Carburante aerei, quanto stanno impattando i rincari sui prezzi dei voli?
In molti temono che gli effetti della guerra in Medio Oriente rovineranno l'estate, tra mancanza di cherosene e costi troppo alti. Qual è al momento la situazione? Anche di questo si è parlato nella puntata di "Numeri" del 23 aprile
L'IMPATTO DELLA CHIUSURA DELLO STRETTO DI HORMUZ SUI VOLI AEREI
- Tra i timori legati alla chiusura dello Stretto di Hormuz uno dei più diffusi tra i cittadini riguarda la possibilità che i biglietti aerei nei mesi estivi siano troppo costosi a causa degli aumenti dei prezzi dei carburanti, oppure che non ci siano proprio scorte sufficienti per farli partire. Le paure sono fondate? Anche di questo si è parlato nella puntata di Numeri, di Sky TG24, andata in onda il 23 aprile.
I RIALZI DEI COSTI PER LE COMPAGNIE
- Una tratta a corto raggio, come Barcellona-Parigi, alle compagnie aeree costa all’incirca 26 euro in più a passeggero rispetto all'inizio della guerra in Iran. Per una tratta più lunga, come Parigi-New York, l'aumento sale a 129 euro in più.
I PREZZI DEI BIGLIETTI A MARZO
- Passando ai rincari per i cittadini, gli ultimi dati Eurostat, che si fermano però ai primissimi giorni di guerra, segnalano una crescita del 13% sui voli nazionali e una flessione dello 0,3% su quelli internazionali. Per capire l’impatto della guerra vero e proprio bisogna comunque aspettare i dati di aprile.
LA PRUDENZA DEI CITTADINI NELL'ACQUISTARE I BIGLIETTI
- Quello che è certo che molte persone stanno aspettando ad acquistare i biglietti, come ha evidenziato anche l’ad di Ryanair, Michael O'Leary. Questo sta mitigando i rialzi dei prezzi dei voli, in una fase in cui dovrebbero salire.
VOLI ANDATA E RITORNO DA MILANO
- Guardando a cinque tratte molto gettonate per la settimana di Ferragosto, alcune sono in aumento, ma di qualche decina di euro. Altre per ora sono addirittura in flessione.
CANCELLAZIONE DEL VOLO: DIRITTO A INDENNIZZO?
- Preoccupa la possibilità di vedere il volo cancellato. Se succedesse, il passeggero avrebbe diritto soltanto al rimborso in caso di cancellazione per mancanza di carburante. Se invece saltasse per il rincaro del cherosene, scatterebbe anche un indennizzo, che copre ad esempio spese come quelle per l’hotel.
IL CHEROSENE PER AEREI IN EUROPA
- Ma perché la crisi ha impattato così rapidamente sul trasporto aereo in Europa?

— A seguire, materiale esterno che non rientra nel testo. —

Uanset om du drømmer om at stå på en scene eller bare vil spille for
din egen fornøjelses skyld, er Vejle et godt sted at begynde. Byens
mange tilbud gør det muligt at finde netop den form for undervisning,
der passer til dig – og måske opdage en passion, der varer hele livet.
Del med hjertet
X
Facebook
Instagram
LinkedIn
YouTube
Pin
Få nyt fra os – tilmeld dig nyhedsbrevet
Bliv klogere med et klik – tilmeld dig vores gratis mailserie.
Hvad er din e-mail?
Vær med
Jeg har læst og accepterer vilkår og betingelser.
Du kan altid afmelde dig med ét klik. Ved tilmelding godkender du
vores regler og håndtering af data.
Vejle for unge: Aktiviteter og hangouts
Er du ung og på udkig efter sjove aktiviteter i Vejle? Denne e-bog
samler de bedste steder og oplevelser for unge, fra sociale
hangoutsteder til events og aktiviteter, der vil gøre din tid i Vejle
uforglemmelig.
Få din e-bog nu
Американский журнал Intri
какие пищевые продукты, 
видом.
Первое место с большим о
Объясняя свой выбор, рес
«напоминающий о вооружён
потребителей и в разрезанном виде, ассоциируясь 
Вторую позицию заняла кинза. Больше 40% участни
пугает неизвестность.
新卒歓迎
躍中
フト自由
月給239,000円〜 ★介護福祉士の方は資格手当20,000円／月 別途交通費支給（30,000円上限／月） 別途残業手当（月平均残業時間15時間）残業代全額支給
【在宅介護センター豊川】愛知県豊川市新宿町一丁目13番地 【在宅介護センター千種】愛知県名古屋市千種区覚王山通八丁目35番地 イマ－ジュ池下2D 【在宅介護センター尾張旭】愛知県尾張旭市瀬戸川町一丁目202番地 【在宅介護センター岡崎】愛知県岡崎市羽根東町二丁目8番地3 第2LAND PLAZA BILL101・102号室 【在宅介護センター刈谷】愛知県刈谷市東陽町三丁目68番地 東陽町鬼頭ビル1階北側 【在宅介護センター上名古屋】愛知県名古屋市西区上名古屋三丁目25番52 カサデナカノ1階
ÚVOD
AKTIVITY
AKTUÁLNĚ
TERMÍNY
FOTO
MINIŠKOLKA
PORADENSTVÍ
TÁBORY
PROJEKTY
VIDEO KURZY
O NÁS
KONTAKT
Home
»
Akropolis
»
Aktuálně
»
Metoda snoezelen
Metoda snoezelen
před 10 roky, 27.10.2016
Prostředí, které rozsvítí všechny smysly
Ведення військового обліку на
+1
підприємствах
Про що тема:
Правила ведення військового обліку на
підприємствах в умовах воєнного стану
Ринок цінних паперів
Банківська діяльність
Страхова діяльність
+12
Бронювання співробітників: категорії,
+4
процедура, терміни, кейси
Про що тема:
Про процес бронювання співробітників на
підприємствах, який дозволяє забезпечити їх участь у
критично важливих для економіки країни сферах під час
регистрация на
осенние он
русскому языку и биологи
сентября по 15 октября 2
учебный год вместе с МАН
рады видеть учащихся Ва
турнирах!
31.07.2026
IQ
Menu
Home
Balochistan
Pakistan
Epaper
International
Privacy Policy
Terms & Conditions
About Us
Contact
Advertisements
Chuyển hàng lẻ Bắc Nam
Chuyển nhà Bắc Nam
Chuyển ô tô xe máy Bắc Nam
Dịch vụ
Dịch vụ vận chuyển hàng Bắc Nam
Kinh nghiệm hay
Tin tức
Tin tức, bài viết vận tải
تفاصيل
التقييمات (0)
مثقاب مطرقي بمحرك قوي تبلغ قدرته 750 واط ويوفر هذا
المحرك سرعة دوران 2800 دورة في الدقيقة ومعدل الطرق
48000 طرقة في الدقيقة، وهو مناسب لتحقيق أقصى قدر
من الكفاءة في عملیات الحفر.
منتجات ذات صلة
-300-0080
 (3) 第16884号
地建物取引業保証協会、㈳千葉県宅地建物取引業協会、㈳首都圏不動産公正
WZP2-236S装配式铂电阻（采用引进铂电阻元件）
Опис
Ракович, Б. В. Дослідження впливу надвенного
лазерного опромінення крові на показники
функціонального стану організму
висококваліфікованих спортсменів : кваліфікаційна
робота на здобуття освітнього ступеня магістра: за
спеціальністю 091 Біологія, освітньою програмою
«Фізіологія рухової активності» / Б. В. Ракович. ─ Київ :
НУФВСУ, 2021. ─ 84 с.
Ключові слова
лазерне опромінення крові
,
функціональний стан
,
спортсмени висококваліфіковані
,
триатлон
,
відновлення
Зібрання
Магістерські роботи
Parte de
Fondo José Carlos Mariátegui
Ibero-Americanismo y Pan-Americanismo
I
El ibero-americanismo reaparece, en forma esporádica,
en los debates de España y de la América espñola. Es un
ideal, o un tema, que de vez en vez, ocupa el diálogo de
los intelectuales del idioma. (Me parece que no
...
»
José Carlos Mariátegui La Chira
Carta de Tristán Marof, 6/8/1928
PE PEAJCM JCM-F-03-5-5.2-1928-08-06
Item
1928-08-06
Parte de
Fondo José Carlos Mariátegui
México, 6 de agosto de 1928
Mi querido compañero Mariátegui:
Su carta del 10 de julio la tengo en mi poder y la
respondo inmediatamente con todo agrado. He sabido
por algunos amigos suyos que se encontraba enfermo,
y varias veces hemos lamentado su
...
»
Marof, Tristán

Perché i nostri Paesi dipendono (quasi) totalmente dall’estero per il cherosene per aeroplani: soprattutto dal Golfo Persico, da cui arriva già raffinato.
LE SCORTE IN EUROPA
- C’è poi un altro tema, che è quello delle scorte di cherosene di ogni Paese europeo. Le stime relative a dicembre 2025 mostrano differenze enormi tra Stati. In Italia basterebbero per 57 giorni, in linea con la media Ue.
L'AUMENTO DEL CHEROSENE NEL MONDO
- Va detto comunque che ovunque nel mondo i rincari si fanno sentire. In Europa il prezzo del jet fuel è raddoppiato, in Asia va anche peggio: è andato a +136%. Cifre diverse, ma comunque alte, anche negli Stati Uniti, a +52%.
I RINCARI NEGLI USA
- Negli Usa però si stanno dispiegando gli effetti peggiori per i passeggeri, con le compagnie che hanno aumentato di più i prezzi dei biglietti. Succede perché, diversamente che in Europa, meno aziende si erano protette con contratti con i fornitori che le tutelavano dai rincari. Così, pur vivendo in un Paese esportatore di cherosene, i cittadini pagano aumenti più salati.